I am not going to post the results on Friday, whatever they are. This will give us time to take it all in and talk with our families. Sorry you will all have to wait a little longer to find out.

Monday, December 1, 2008

2WW

Oh, The Two Week Wait (2ww)!!!!! So far, so good and I only have 5 more days to go! I have thought about taking a home pregnancy test, but my doctors office told me with all the meds I am taking it could produce false results (so if I do take one, will I trust the results.....ummm nope). As far as symptoms, I do have some but again the meds are suppose to produce some of these symptoms. I worry each day that goes by and I have a different feeling come on. Is it my body reacting to the drugs, pregnancy, or is my body rejecting this????? All I can do is take each day as it comes with each new ache/pain/discomfort and trust God to carry me through.

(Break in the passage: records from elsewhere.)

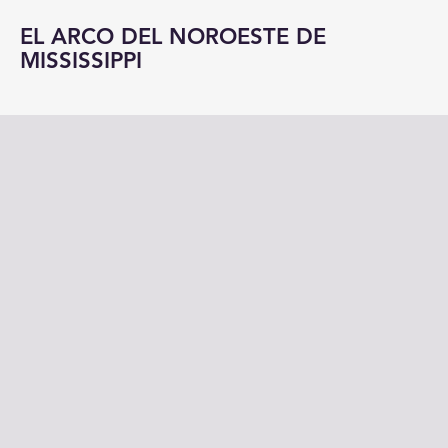
EL ARCO DEL NOROESTE DE
MISSISSIPPI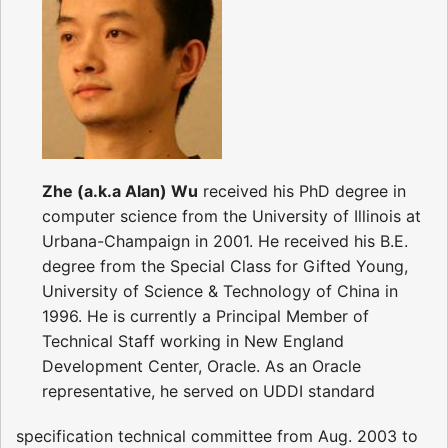
Zhe (a.k.a Alan) Wu
received his PhD degree in
computer science from the University of Illinois at
Urbana-Champaign in 2001. He received his B.E.
degree from the Special Class for Gifted Young,
University of Science & Technology of China in
1996. He is currently a Principal Member of
Technical Staff working in New England
Development Center, Oracle. As an Oracle
representative, he served on UDDI standard
specification technical committee from Aug. 2003 to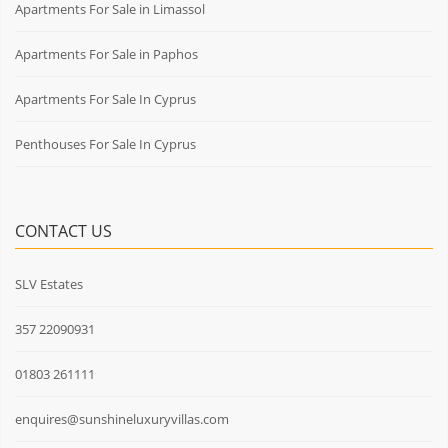
Apartments For Sale in Limassol
Apartments For Sale in Paphos
Apartments For Sale In Cyprus
Penthouses For Sale In Cyprus
CONTACT US
SLV Estates
357 22090931
01803 261111
enquires@sunshineluxuryvillas.com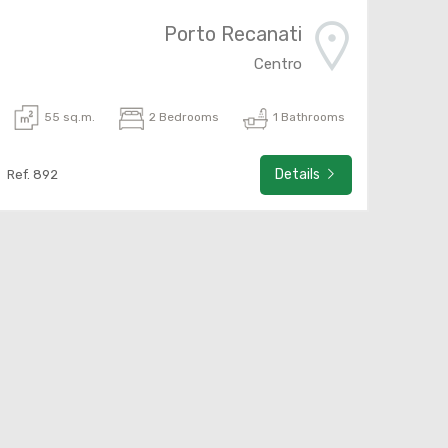
Porto Recanati
Centro
55 sq.m.
2 Bedrooms
1 Bathrooms
Details
Ref. 892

Today is my first day back at work! It was weird being off of work for so long. I don't think I have ever missed so much work, even for vacations! I know it sounds weird but it is nice to be back at work. With the Thanksgiving holiday I was able to take it easy for a little longer than the doctor even asked, so that was nice to not have to jump right back into everything just a few days after my transfer. It was nice to have meals cooked for us, dishes washed, clothes clean and put up and so much more (thank you mom and Pam)!!!!! I think I have been spoiled! I still can't lift anything or really do anything other than sit and walk, so I am still a little cautious about what I do. I will let you all know my blood results as soon as I can, please just continue to pray for us.